DeRicci didn’t know, but she was sure she would find out.
“You knew her?” van der Ketting asked Lakferd.
“Of course,” Lakferd said. “Everyone did.”
“And liked her?”
Lakferd frowned. “What does it matter? Her death was accidental. How I felt about her should be irrele
vant.”
“We haven’t seen the body yet,” DeRicci said. “We have no idea if her death was accidental.”
Two of the women looked up, as if they had just noticed the conversation. Lakferd bowed his head, revealing a thin spot in the hair over his crown.
“Well, then,” Chaiken said. “Let’s get you to the investigation site.”
DeRicci didn’t move. “How long ago did Mr. Coburn discover the body?”
“Whenever you folks received the call,” Chaiken said.
“How long ago?” DeRicci asked.
“An hour, maybe less. Mr. Coburn was up near the front of the pack. He was the first to call in.”
“You let the race continue?” van der Ketting asked.
DeRicci suppressed a smile. She couldn’t have put that level of shock into her voice even if she wanted to.
“We have no choice, young man,” Chaiken said. No “Detective,” no sign of respect. Just a sharp tone and an even sharper phrase.
DeRicci could feel van der Ketting stir beside her. He was angry, just as she would have been in his place, just as Chaiken wanted him to be.
She put a hand on van der Ketting’s arm. “You didn’t divert?” she asked. “You made the runners go past the body?”
“It’s not as heartless as you make it sound,” Chaiken said. “We don’t dare divert. We don’t have alternate routes. If people went around the body, even more runners would get hurt.”
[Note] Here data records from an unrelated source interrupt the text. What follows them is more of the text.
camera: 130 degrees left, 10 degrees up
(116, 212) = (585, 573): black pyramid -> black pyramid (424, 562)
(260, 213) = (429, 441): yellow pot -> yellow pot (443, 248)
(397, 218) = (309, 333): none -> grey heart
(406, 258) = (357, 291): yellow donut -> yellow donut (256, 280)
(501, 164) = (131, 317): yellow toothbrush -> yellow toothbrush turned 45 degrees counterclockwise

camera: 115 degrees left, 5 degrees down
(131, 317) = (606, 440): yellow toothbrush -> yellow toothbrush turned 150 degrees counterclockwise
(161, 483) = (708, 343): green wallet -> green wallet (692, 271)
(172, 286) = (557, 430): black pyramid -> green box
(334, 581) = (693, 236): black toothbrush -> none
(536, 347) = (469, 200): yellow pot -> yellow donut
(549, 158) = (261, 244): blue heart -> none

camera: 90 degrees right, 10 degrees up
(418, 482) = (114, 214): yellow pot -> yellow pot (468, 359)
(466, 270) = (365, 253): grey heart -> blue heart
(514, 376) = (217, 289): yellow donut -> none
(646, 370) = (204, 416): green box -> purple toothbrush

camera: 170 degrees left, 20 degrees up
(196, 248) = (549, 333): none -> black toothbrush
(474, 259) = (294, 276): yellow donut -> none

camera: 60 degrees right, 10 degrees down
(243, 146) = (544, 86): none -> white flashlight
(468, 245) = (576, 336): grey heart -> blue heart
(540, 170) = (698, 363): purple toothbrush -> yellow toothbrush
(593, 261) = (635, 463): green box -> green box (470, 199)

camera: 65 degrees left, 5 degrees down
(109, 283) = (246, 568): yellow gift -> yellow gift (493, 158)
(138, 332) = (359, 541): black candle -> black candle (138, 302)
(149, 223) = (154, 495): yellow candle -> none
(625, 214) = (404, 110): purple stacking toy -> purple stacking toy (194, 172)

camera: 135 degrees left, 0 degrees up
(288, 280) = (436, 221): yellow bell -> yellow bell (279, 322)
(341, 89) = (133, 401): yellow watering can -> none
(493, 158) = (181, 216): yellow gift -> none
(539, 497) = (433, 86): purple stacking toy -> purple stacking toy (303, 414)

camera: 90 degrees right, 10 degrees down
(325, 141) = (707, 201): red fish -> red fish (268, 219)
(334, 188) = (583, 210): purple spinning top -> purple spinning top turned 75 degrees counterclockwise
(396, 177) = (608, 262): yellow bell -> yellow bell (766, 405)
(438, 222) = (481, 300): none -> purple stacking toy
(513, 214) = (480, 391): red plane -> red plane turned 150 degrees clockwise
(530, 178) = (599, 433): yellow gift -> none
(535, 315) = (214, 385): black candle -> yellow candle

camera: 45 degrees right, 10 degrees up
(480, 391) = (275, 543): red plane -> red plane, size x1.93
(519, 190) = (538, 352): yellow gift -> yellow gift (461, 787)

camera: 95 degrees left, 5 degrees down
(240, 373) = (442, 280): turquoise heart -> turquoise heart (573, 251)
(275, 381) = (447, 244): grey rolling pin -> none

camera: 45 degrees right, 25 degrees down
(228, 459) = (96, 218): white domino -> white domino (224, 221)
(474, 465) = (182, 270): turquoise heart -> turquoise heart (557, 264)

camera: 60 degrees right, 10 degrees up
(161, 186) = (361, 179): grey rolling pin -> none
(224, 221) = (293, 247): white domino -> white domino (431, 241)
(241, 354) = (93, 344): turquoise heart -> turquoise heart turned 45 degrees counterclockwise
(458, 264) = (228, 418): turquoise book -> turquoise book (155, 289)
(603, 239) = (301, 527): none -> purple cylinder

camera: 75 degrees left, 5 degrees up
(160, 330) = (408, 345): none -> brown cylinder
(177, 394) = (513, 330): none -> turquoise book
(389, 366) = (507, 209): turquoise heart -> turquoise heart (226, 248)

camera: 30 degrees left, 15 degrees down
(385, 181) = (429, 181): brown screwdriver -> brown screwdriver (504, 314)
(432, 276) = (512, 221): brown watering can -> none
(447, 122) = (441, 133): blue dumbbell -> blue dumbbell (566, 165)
“How many injuries have you had in the race so far?” DeRicci asked.
Chaiken shrugged. “The usual number.” “Which is?”
“About fifteen up front, nothing really serious,” Lakferd said. “Just serious enough to put the runner out of the race. We expect more as the race continues. Usually around the twenty-mile mark or so, where the average first-timer ‘hits the wall,’ as they used to say. Tired runners are careless runners.”